— Exercise objective —
If a line includes "wordInverter", copy it out of the entries.

Records contained in a dataset:
=== Begin Enclosure ===
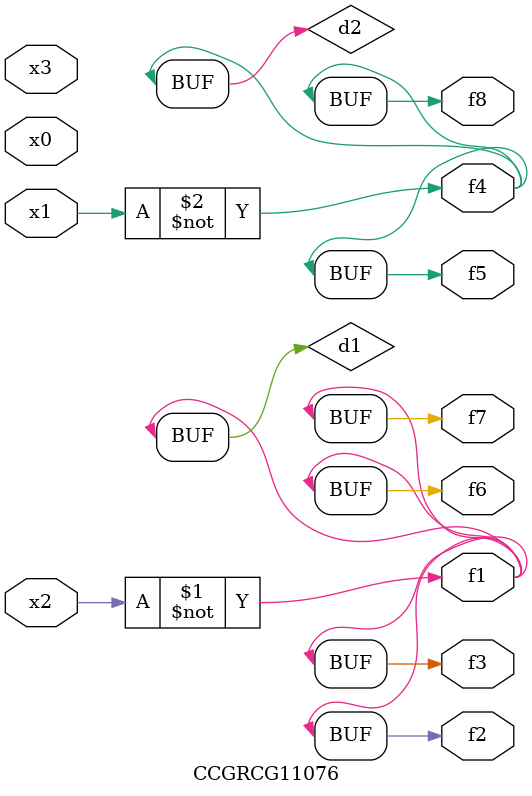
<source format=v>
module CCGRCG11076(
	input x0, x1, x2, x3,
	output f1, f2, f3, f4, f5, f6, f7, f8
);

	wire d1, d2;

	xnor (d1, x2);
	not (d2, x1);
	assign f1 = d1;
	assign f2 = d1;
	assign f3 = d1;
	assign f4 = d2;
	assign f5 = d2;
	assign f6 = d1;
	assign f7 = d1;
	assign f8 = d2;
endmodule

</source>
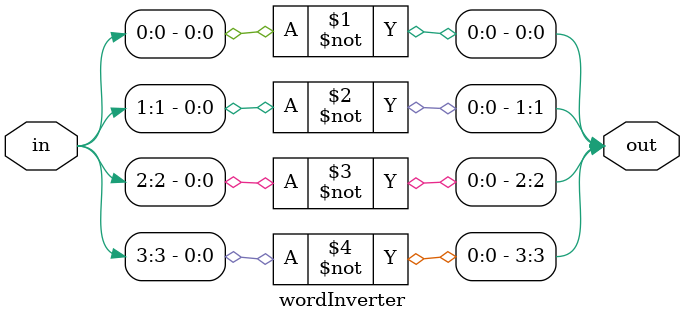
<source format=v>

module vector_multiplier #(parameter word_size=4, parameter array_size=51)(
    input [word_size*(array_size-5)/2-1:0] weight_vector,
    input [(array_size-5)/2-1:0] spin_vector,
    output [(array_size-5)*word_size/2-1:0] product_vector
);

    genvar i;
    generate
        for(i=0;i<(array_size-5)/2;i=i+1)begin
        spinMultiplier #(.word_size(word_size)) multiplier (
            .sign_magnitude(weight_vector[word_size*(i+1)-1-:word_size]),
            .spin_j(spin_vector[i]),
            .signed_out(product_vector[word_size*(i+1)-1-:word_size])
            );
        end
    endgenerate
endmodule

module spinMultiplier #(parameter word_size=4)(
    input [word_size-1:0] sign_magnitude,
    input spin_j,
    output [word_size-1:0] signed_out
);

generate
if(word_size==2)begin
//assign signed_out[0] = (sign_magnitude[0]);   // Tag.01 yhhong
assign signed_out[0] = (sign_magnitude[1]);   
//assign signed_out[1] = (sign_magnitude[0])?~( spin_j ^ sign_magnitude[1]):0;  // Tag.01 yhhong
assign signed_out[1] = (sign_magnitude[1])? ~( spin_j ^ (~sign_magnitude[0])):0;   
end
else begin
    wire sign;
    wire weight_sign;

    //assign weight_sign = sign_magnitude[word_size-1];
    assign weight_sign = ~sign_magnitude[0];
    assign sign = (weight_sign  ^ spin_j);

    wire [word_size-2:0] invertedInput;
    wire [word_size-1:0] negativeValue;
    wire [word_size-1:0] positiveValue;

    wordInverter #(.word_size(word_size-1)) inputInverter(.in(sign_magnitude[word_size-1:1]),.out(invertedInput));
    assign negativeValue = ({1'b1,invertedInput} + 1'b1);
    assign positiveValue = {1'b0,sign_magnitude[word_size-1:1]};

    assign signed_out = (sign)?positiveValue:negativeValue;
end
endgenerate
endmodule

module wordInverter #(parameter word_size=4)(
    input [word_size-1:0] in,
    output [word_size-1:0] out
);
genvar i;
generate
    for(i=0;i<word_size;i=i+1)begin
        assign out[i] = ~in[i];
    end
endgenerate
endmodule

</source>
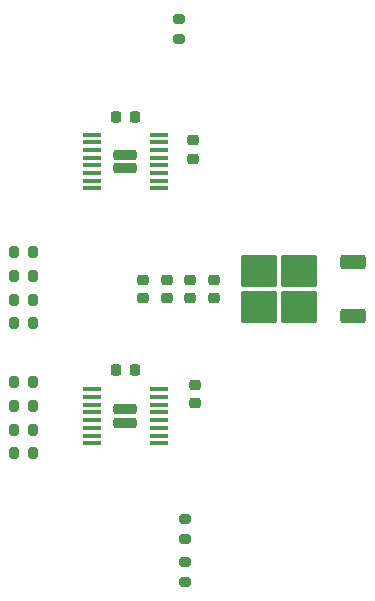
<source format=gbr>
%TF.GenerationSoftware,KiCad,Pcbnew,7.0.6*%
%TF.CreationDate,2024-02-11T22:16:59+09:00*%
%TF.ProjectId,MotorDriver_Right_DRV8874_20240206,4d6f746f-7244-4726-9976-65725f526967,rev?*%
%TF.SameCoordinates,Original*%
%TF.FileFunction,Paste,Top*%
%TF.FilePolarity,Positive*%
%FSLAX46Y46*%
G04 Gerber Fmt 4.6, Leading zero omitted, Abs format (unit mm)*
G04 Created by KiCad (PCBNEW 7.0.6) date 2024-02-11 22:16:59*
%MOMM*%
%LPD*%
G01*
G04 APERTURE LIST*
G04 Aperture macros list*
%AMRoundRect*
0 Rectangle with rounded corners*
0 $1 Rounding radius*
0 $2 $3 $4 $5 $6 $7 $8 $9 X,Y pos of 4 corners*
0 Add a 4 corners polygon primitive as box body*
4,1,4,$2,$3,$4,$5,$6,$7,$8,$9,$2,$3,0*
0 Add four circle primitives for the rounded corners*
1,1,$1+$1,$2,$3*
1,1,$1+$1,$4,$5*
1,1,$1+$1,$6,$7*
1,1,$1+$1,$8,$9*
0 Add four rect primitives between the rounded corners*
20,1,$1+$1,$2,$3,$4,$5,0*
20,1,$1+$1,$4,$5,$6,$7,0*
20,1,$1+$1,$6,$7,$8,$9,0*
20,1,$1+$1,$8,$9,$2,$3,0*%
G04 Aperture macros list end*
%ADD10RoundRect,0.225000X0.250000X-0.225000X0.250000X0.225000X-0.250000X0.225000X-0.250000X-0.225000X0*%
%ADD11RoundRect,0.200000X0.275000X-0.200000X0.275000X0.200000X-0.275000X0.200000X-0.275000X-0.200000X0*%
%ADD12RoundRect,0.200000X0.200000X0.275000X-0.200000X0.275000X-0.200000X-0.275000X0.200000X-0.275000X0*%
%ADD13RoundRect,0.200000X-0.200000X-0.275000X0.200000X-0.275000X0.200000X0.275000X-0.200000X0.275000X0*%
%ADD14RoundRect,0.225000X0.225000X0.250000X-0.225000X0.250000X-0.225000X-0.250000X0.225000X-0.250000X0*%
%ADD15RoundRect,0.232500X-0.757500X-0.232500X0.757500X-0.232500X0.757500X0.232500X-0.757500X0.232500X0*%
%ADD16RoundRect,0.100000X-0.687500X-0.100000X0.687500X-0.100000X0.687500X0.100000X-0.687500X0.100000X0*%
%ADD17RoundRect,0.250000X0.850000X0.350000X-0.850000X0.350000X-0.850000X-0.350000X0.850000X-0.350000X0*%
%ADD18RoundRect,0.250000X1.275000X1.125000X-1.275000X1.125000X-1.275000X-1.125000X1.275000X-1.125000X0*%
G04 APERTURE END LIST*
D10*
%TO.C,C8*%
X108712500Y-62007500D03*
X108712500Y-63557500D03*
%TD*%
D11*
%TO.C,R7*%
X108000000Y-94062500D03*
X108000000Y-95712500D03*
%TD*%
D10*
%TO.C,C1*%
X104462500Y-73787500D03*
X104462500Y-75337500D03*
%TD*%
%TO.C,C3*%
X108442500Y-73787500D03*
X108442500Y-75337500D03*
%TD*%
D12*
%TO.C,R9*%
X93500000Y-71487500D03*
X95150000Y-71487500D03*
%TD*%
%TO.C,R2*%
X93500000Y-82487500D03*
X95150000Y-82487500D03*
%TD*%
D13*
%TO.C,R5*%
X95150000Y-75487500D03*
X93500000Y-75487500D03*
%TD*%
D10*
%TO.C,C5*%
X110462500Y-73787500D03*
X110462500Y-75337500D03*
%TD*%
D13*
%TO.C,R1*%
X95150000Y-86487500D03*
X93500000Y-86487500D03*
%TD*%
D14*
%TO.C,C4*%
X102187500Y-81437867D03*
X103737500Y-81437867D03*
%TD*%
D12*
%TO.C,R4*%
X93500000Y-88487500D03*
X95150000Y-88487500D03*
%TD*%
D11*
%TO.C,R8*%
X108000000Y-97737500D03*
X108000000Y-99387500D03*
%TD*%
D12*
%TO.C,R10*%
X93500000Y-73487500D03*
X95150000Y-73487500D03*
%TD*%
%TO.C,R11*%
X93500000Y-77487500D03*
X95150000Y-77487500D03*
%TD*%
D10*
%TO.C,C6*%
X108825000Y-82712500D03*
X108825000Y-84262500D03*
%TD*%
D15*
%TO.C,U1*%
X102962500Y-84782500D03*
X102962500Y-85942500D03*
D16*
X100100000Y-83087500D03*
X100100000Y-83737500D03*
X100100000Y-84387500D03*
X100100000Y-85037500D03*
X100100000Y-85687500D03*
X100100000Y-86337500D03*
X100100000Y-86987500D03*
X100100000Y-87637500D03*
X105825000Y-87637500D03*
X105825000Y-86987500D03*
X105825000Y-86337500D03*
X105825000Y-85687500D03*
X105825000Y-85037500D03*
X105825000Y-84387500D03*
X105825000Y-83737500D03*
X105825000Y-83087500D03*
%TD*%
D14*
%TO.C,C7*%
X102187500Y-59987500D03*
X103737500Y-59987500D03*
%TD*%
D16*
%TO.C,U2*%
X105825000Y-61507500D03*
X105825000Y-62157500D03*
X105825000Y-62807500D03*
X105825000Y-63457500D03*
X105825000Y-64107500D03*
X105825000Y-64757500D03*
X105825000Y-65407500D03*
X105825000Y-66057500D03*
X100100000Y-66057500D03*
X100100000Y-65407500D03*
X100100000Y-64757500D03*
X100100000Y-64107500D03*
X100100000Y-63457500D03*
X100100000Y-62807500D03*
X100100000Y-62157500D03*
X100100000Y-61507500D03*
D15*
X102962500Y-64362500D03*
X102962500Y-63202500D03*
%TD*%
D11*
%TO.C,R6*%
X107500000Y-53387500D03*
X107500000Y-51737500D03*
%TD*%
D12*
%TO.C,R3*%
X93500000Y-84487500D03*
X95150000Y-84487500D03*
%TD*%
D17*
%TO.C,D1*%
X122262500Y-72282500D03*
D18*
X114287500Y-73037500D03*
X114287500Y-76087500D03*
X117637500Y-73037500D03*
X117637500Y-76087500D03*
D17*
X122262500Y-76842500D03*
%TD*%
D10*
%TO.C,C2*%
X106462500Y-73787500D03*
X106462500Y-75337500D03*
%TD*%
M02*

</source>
=== End Enclosure ===
=== Begin Enclosure ===
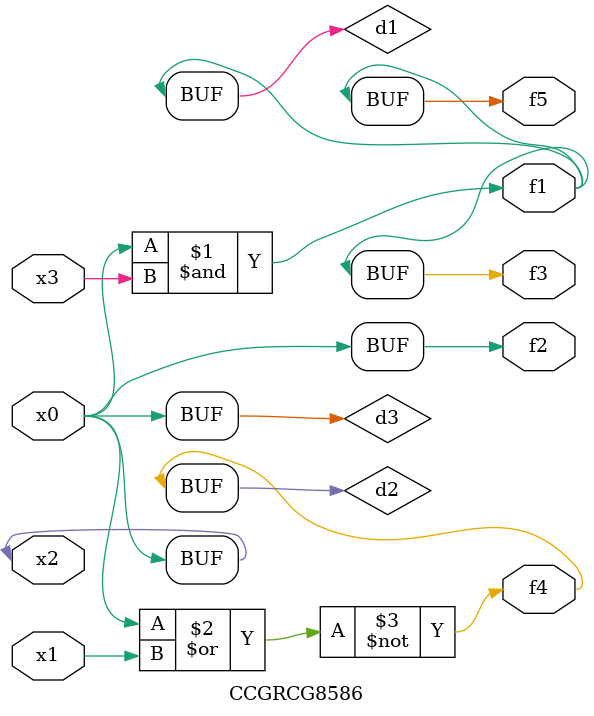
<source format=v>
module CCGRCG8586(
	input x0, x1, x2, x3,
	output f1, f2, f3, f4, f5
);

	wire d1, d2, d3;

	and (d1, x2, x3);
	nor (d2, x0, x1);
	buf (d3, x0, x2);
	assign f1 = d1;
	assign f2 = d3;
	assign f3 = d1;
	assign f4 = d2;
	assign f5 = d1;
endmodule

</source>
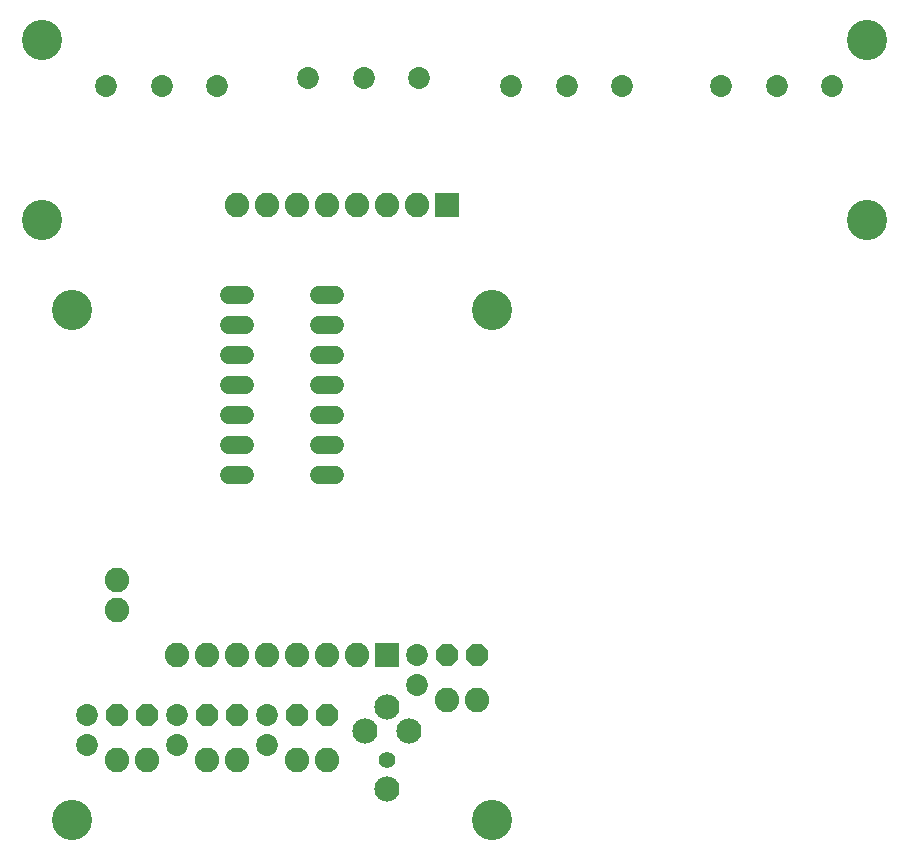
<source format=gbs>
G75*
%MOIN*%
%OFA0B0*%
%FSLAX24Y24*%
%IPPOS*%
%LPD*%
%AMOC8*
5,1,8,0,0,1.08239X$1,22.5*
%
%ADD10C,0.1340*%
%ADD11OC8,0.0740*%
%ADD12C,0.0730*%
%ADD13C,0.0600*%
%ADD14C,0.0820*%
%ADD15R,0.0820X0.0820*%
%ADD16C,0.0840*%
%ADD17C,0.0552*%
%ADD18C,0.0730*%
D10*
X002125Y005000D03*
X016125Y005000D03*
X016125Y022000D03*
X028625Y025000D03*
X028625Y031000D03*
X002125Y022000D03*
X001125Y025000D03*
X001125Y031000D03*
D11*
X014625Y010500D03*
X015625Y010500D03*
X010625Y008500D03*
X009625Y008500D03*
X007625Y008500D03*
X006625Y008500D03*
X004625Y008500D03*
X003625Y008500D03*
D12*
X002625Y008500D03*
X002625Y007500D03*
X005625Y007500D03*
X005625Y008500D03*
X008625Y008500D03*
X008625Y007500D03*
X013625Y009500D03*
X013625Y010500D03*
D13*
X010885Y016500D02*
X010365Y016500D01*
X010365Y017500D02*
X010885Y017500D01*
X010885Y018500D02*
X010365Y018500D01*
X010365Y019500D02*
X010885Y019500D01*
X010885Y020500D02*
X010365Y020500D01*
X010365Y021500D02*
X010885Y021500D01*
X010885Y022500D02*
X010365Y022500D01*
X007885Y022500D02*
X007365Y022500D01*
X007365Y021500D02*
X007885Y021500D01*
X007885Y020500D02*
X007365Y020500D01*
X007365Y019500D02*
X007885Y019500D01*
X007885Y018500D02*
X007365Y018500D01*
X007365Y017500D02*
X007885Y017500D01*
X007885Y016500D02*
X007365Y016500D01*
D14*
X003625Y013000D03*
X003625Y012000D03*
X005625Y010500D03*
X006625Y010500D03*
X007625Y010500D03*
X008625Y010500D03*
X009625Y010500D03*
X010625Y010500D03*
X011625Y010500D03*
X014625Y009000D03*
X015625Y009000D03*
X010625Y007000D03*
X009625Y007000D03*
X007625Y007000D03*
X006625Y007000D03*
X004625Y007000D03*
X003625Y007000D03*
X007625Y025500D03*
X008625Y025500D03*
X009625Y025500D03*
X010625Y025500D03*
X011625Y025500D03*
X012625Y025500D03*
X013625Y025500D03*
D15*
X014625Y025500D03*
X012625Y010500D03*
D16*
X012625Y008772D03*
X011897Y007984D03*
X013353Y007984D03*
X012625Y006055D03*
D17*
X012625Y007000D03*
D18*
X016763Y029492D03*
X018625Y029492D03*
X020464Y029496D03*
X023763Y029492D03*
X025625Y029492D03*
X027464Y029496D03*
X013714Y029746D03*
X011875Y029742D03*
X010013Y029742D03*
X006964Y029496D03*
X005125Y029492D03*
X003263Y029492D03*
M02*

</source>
=== End Enclosure ===
— Response area —
    wordInverter #(.word_size(word_size-1)) inputInverter(.in(sign_magnitude[word_size-1:1]),.out(invertedInput));
module wordInverter #(parameter word_size=4)(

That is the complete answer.